Sexe, drogues et alcool : les excuses ne sont jamais loin en matière de délits de dopage

The Irish Times - 27/04
Travis Tygart, directeur de l'organisme antidopage américain, a qualifié cela de « tragédie pour les athlètes propres du monde entier » et a accusé les dirigeants de l'AMA d'« essayer de nous tromper les yeux ».

"Qu'est-ce que tu as pensé de ça?" Al a demandé à sa femme.

"Pour moi, ça sentait la brume", a déclaré Kay.

«Non», dit-il. "C'était Southern Comfort."

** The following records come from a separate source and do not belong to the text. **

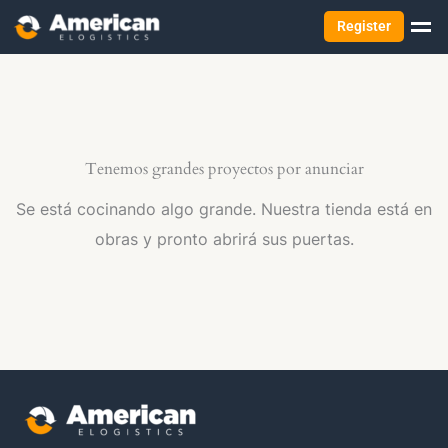
Register
Tenemos grandes proyectos por anunciar
Se está cocinando algo grande. Nuestra tienda está en
obras y pronto abrirá sus puertas.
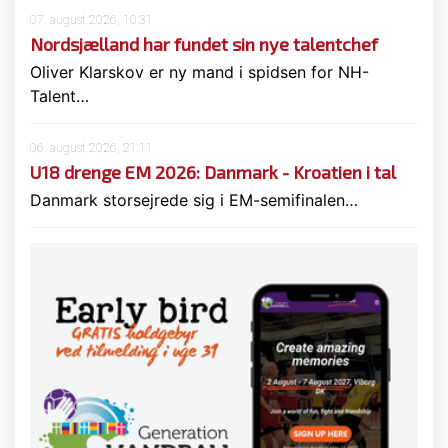
07. august 2026, 10:31
Nordsjælland har fundet sin nye talentchef
Oliver Klarskov er ny mand i spidsen for NH-
Talent…
06. august 2026, 21:11
U18 drenge EM 2026: Danmark - Kroatien i tal
Danmark storsejrede sig i EM-semifinalen…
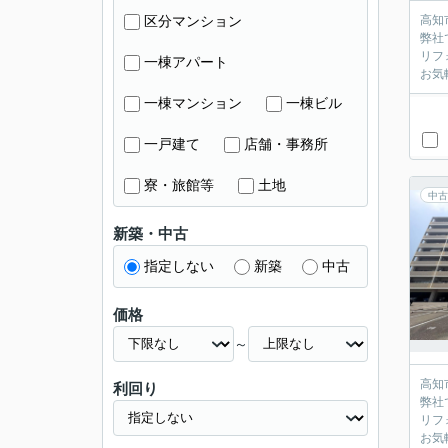
区分マンション
高知
弊社
リフ
一棟アパート
お気
一棟マンション
一棟ビル
一戸建て
店舗・事務所
寮・旅館等
土地
中古
新築・中古
指定しない
新築
中古
価格
～
高知
利回り
弊社
リフ
お気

La nouvelle est tombée soudainement et s’est répandue rapidement : 27 athlètes ont été retirés de l’équipe chinoise à la veille des Jeux olympiques, tous soupçonnés d’avoir échoué à un contrôle antidopage.

EN SAVOIR PLUS

C'était la veille des Jeux olympiques de Sydney, il y a 24 ans, lorsque parmi les athlètes retirés figuraient les coureuses de fond féminines entraînées par Ma Junren – mieux connue sous le nom de Ma's Army – qui avait d'abord pris d'assaut les Championnats du monde d'athlétisme de 1993 à Stuttgart (niant Sonia O "Sullivan deux médailles d'or dans le processus).

Aucun membre de l'armée de Ma n'a jamais échoué à un contrôle antidopage, Junren insistant toujours sur le fait que leur seul secret était le sang frais de tortue et le champignon de chenille, bien que le médicament d'endurance EPO, qui depuis le début des années 1990 avait inondé le cyclisme et était connu pour se répercuter sur l'athlétisme comme eh bien, n'était détectable qu'en 2000 (à la même veille des Jeux olympiques de Sydney).

Plus tard, certaines vérités ont commencé à émerger lorsque, selon les médias d’État chinois publiés en février 2016, les neuf membres de l’armée de Ma à Stuttgart ont été contraints de prendre « de fortes doses de drogues illégales au fil des ans ». Une lettre, signée par Wang Junxia et ses huit coéquipières en 1995, détaillait également le régime de dopage d'État.